== Extracted page text data ==
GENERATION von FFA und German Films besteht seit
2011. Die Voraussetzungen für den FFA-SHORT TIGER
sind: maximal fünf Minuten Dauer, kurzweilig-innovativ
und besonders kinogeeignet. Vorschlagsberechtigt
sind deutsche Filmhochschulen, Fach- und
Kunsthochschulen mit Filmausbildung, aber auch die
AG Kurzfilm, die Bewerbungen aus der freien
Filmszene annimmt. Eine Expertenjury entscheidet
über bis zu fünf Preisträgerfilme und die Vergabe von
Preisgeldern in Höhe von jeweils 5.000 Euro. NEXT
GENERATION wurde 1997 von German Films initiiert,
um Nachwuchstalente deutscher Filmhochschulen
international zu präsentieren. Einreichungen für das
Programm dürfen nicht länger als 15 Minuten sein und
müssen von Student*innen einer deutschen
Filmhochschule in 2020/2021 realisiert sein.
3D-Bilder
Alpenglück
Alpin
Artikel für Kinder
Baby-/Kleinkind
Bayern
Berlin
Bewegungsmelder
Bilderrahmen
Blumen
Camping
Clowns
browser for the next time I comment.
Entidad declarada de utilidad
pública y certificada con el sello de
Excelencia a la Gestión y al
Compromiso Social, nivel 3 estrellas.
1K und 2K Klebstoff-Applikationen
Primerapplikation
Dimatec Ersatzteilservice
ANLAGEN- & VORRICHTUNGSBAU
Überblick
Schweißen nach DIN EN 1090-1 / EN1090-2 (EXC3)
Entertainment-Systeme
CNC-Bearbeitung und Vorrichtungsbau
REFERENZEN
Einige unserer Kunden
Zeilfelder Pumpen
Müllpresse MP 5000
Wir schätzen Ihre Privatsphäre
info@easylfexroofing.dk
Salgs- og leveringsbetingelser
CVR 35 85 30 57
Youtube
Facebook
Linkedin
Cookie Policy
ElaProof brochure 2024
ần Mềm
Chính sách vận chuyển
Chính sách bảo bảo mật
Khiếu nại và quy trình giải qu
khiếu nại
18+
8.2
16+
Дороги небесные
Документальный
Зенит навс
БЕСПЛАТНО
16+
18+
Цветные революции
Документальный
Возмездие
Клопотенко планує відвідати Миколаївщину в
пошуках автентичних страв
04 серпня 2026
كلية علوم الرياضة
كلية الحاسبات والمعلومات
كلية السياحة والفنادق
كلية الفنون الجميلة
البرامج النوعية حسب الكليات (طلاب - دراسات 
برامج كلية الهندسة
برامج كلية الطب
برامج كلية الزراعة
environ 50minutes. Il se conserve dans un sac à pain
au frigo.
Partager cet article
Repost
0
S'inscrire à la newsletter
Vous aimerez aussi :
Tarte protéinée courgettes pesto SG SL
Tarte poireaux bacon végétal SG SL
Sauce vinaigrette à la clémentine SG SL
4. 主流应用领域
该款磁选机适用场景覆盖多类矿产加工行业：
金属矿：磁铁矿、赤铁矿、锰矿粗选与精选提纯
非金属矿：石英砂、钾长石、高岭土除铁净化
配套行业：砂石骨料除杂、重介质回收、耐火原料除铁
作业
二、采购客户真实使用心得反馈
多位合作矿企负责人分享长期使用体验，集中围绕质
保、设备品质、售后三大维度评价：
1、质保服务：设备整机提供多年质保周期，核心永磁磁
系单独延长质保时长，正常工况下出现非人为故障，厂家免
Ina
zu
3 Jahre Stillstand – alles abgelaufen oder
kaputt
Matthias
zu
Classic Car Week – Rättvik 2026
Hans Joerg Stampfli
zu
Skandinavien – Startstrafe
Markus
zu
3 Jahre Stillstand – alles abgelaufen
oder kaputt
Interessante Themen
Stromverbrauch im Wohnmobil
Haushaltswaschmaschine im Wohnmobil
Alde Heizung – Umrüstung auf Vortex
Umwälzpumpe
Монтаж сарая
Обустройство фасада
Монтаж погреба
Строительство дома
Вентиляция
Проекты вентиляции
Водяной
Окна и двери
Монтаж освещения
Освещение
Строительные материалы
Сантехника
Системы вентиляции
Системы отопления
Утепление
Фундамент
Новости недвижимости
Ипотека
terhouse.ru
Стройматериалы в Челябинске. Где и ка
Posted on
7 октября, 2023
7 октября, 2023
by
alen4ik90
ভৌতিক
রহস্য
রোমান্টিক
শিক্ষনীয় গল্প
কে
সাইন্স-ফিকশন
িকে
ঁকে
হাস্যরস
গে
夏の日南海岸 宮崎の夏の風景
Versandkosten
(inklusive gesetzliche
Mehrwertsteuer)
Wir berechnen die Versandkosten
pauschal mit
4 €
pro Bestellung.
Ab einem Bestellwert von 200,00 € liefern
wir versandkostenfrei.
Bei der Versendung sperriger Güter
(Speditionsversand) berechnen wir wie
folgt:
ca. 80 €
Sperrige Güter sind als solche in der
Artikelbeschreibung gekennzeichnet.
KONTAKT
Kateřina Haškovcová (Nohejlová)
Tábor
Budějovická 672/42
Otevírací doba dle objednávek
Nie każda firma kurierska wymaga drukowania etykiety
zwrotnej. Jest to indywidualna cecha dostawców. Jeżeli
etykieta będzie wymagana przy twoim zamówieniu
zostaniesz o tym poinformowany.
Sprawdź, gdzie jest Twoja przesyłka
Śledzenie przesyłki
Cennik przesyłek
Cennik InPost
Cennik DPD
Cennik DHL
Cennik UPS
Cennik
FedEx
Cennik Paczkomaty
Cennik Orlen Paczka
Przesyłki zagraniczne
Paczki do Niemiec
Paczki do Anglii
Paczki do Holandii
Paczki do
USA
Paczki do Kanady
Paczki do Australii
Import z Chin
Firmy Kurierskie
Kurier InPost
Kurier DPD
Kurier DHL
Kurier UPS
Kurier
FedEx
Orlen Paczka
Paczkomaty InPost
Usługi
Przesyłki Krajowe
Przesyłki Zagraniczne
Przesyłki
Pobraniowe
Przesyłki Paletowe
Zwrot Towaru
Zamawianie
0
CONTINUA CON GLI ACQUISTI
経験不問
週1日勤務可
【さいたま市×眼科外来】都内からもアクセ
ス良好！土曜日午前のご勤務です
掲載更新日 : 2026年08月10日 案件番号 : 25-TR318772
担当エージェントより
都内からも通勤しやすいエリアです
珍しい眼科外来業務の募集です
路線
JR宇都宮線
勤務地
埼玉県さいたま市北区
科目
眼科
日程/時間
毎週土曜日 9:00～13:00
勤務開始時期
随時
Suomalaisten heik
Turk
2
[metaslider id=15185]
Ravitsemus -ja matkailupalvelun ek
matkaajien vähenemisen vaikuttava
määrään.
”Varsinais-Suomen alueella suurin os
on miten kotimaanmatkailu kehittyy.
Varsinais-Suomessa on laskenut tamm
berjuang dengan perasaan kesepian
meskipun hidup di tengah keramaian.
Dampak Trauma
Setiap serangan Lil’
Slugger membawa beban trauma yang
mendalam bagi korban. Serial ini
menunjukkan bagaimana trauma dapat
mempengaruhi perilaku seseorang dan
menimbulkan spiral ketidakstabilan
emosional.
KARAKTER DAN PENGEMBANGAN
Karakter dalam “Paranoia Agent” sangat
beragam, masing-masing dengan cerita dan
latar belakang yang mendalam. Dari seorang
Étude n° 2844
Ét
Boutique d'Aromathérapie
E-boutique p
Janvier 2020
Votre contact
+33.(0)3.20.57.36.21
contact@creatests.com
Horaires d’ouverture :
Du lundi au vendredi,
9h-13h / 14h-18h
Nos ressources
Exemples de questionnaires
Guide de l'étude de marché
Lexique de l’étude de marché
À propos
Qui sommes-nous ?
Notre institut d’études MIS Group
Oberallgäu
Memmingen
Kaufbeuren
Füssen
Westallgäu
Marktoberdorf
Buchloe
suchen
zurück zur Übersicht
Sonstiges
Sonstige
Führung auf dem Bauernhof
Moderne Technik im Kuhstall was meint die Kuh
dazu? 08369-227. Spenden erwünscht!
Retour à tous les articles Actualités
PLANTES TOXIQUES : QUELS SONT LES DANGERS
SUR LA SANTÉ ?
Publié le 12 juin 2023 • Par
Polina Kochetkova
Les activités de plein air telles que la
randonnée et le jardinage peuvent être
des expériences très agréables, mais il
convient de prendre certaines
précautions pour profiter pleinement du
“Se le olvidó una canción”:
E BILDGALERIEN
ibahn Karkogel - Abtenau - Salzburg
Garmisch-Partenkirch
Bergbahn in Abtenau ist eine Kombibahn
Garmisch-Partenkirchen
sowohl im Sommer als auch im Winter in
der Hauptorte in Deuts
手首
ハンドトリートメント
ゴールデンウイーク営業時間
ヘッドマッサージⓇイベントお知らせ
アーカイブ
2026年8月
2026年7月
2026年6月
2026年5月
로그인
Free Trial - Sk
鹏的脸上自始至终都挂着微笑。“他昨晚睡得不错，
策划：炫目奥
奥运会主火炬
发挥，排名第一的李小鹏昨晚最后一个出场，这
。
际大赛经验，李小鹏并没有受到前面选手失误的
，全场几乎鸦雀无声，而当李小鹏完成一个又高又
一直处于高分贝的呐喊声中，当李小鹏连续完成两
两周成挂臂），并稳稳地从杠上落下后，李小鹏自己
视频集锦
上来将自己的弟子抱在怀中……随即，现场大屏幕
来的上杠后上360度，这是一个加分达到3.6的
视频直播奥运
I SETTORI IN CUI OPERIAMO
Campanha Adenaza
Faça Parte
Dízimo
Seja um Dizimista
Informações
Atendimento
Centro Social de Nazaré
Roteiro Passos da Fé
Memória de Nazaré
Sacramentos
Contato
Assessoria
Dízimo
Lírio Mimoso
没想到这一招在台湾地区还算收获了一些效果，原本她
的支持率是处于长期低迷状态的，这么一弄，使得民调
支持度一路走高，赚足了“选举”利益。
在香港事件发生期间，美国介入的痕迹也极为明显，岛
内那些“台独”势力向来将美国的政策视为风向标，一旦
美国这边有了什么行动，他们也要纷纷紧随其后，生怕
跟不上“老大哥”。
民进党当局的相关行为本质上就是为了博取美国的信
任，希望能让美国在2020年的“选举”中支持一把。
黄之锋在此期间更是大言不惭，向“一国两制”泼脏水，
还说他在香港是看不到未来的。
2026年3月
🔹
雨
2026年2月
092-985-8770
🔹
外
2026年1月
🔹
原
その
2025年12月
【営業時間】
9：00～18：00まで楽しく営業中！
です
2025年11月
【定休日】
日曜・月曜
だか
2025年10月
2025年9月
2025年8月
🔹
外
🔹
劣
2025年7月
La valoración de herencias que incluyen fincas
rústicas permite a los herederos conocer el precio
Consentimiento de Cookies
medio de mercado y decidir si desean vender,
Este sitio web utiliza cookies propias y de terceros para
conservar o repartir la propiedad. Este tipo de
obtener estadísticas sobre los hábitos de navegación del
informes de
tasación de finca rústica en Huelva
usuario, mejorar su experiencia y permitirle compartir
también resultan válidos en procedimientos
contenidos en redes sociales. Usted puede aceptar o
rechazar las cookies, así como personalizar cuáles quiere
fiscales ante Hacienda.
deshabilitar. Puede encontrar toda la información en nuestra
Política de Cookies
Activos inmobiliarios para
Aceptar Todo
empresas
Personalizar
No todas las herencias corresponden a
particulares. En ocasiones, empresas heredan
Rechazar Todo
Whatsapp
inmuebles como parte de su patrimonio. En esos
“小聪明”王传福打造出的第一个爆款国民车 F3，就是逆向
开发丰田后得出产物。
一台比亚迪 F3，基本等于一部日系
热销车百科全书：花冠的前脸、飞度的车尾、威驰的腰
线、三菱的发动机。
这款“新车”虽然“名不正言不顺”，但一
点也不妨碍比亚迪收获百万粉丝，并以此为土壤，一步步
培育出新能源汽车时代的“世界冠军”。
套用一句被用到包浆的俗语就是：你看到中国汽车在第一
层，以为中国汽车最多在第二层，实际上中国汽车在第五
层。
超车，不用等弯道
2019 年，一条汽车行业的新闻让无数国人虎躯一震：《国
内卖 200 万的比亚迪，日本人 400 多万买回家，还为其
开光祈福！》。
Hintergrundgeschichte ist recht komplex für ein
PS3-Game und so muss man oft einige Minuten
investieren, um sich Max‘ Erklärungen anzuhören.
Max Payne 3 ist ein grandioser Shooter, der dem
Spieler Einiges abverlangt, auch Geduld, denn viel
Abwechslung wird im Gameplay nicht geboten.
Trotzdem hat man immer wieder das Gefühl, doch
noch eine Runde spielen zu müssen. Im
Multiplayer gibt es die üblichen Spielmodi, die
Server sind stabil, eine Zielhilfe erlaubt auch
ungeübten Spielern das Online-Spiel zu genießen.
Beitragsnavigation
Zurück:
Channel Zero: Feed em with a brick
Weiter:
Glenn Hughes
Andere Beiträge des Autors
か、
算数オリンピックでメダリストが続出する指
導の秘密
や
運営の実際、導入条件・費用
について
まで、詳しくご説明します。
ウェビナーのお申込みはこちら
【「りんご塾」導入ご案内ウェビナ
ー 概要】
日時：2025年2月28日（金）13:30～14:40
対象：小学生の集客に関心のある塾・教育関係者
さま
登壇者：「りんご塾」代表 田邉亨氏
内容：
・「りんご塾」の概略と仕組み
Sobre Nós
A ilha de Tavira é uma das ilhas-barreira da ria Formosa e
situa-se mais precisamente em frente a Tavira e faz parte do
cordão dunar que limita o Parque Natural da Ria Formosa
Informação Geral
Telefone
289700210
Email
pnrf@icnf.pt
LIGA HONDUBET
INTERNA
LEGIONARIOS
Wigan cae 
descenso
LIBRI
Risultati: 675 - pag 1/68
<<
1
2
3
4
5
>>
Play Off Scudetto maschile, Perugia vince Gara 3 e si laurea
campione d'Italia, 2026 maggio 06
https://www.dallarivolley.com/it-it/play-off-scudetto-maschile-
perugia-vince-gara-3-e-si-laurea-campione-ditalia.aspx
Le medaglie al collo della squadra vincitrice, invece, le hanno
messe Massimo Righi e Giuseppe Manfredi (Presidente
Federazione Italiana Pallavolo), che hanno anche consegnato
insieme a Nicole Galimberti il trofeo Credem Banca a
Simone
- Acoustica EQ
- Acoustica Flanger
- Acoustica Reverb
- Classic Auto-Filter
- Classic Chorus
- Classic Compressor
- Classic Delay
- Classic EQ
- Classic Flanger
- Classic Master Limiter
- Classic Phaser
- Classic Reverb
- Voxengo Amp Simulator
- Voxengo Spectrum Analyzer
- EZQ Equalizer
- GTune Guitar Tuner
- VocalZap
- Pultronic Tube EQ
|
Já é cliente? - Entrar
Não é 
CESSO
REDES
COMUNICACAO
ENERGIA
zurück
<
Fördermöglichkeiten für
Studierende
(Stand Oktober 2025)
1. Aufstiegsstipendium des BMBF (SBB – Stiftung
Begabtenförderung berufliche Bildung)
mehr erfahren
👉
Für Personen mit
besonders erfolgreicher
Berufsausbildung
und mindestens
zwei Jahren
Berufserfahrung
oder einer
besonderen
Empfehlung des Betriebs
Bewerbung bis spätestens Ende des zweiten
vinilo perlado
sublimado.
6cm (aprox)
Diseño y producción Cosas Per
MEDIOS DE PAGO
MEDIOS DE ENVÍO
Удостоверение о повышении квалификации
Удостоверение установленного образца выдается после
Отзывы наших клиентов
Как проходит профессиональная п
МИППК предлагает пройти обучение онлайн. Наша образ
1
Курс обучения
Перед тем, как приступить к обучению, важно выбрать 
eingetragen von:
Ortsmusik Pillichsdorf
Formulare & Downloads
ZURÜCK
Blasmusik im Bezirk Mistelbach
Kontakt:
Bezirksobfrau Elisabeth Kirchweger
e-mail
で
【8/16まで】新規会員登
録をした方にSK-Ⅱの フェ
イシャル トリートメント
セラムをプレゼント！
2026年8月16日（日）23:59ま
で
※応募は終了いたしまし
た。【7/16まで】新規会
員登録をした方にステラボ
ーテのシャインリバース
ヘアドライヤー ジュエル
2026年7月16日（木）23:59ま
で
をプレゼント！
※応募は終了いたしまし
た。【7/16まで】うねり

== What to work on ==
If a line above holds the word "laurea", copy it.

== Response ==
Play Off Scudetto maschile, Perugia vince Gara 3 e si laurea
perugia-vince-gara-3-e-si-laurea-campione-ditalia.aspx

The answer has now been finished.